Snake Killer Hunted

Sunshine Coast lawn bowlers have closed ranks to protect an elderly man accused of killing a brown snake during a bowls tournament at the Kawana Waters club last week. Brown Snake Fifty percent of all deaths from snakebite in Australia involve the Brown snake. They have venom which can cause death to humans relatively quickly if left untreated. Brown snakes up to 2.3 metres have been recorded in Australia. Then there is the King Brown….yep, it’s a whole lot worse. I’m with the old guy. How times change. When I was young and on the farm, the arrival of a snake was a bugle call for all the men to gather, hunt it down and kill it. To the best of my memory all snakes in the south west of West Australia were poisonous, but even if they weren’t they were still hunted down. In the small timber and farming community of Pemberton the men reasoned any snake left alive could one day kill a woman or child and they just weren’t taking the risk. Years later I was an NCO instructor at the famous, or infamous (depending on whether you were an instructor or student) Jungle Training Centre at Canungra, Queensland, and when teaching patrolling would stop and kill any snake I came across, including Carpet snakes. I don’t discriminate..if your are long and legless, you’re dead!
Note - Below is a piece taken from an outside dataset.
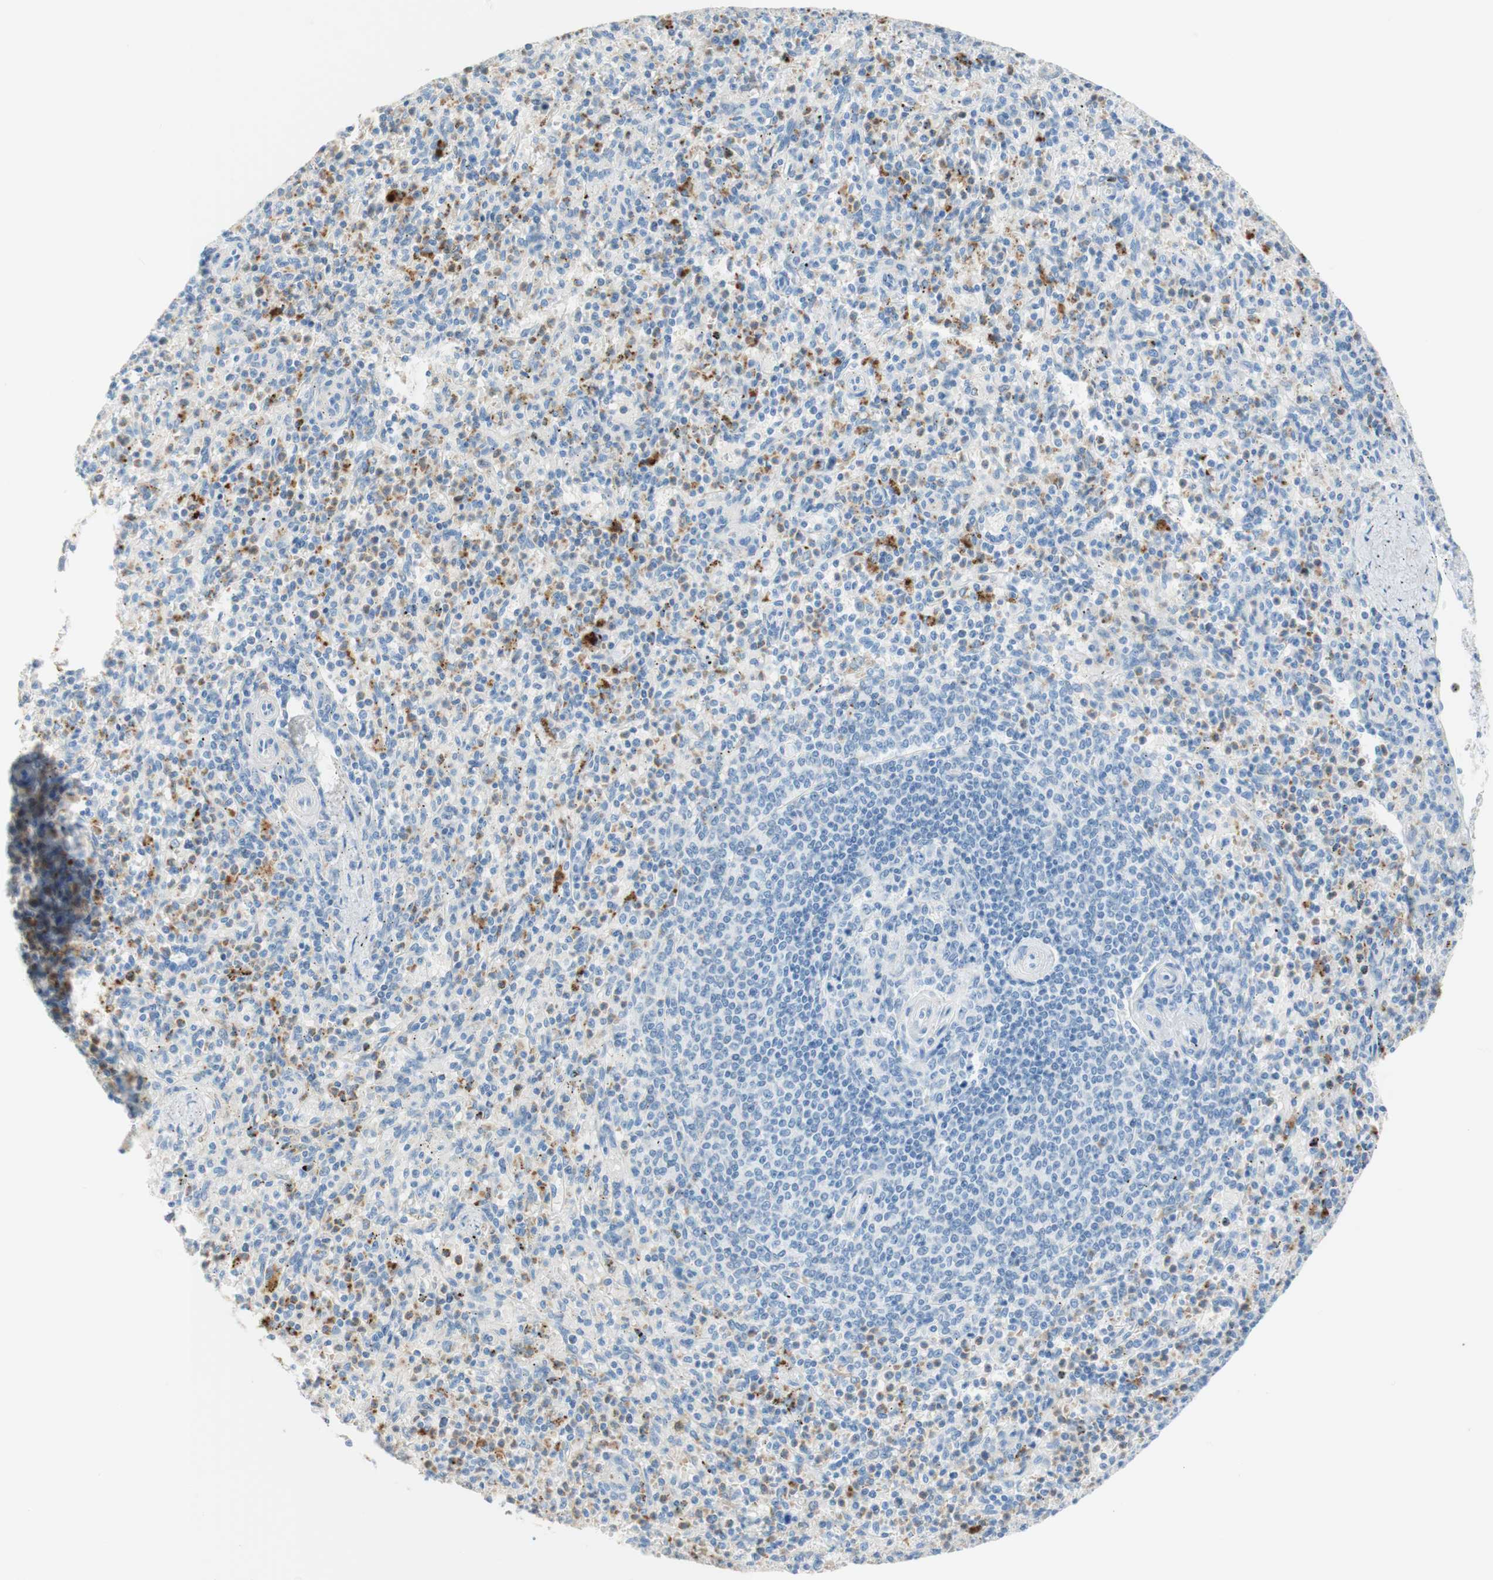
{"staining": {"intensity": "moderate", "quantity": "<25%", "location": "cytoplasmic/membranous"}, "tissue": "spleen", "cell_type": "Cells in red pulp", "image_type": "normal", "snomed": [{"axis": "morphology", "description": "Normal tissue, NOS"}, {"axis": "topography", "description": "Spleen"}], "caption": "A histopathology image of spleen stained for a protein reveals moderate cytoplasmic/membranous brown staining in cells in red pulp. (Stains: DAB in brown, nuclei in blue, Microscopy: brightfield microscopy at high magnification).", "gene": "CEACAM1", "patient": {"sex": "male", "age": 72}}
I recall telling my Captain about a Carpet snake I killed one particular day and he went off his head. Protected species…harmless to humans…I’ll charge you if you do it again. Hmm…city boy, I thought, as somewhat miffed, I hastily departed the scene . The next morning the local Courier Mail, with terrific timing, carried an article about a farmer in Far North Queensland who kept a carpet snake in his barn to keep the mice down. The snake had done such a good job that there were no mice left so he went further afield for food. To the homestead, in fact. The farmer was woken by the screams of his 6 year old son who was stressed out at seeing his leg being swallowed by the ten foot snake. I cut out the article, requested an audience with Captain City Boy, politely placed the evidence for the defence on his desk without comment…saluted smartly and withdrew. My Dad always said never smirk in front of the defeated foe.

4 comments

  • I’m with you Kev. I’ve been forced to agree that, yes, they are ‘beautiful’ in a scaley, slithery sort of fashion, but I still believe the only good snake is a dead snake!

  • Good on the old bowler and his mates.

  • Oh well, a boy is a pig is a boy according to the esteemed head of PETA. Off topic, I would like to say congrats on your wonderful Music of the Vietnam War years. Have just spent approximately four hours playing music and had many laughs and tears. Thank you for taking the time to do this, its much appreciated.

  • Thanks to greeny hugging pollies, scrub and towns are infested with them, all the deadly types. In snake season, there are areas which,are now amenable to the suicidal. May this year, I had a view to take an
    exploratory fly fishing wander a long stretch of a creek. A chap from fisheries I bumped into in
    a local tackle shock killed that notion: `I was there yesterday, and this morning, and a couple of days last week for the job, and, the place is lousy with them.’

    The snake population has not so much increased as exploded, over the last few years. And, yes,
    they are now infesting towns with the consequence, children are carted off to hospital.These, these days, I make careful inspection of garden and shed before poking around. I’m all for weilding snake
    elimination implements, freely, as often as rrequired.Indeed, for fly fishing, a shotgun walking stick seems just the right sort of snake bite prevention.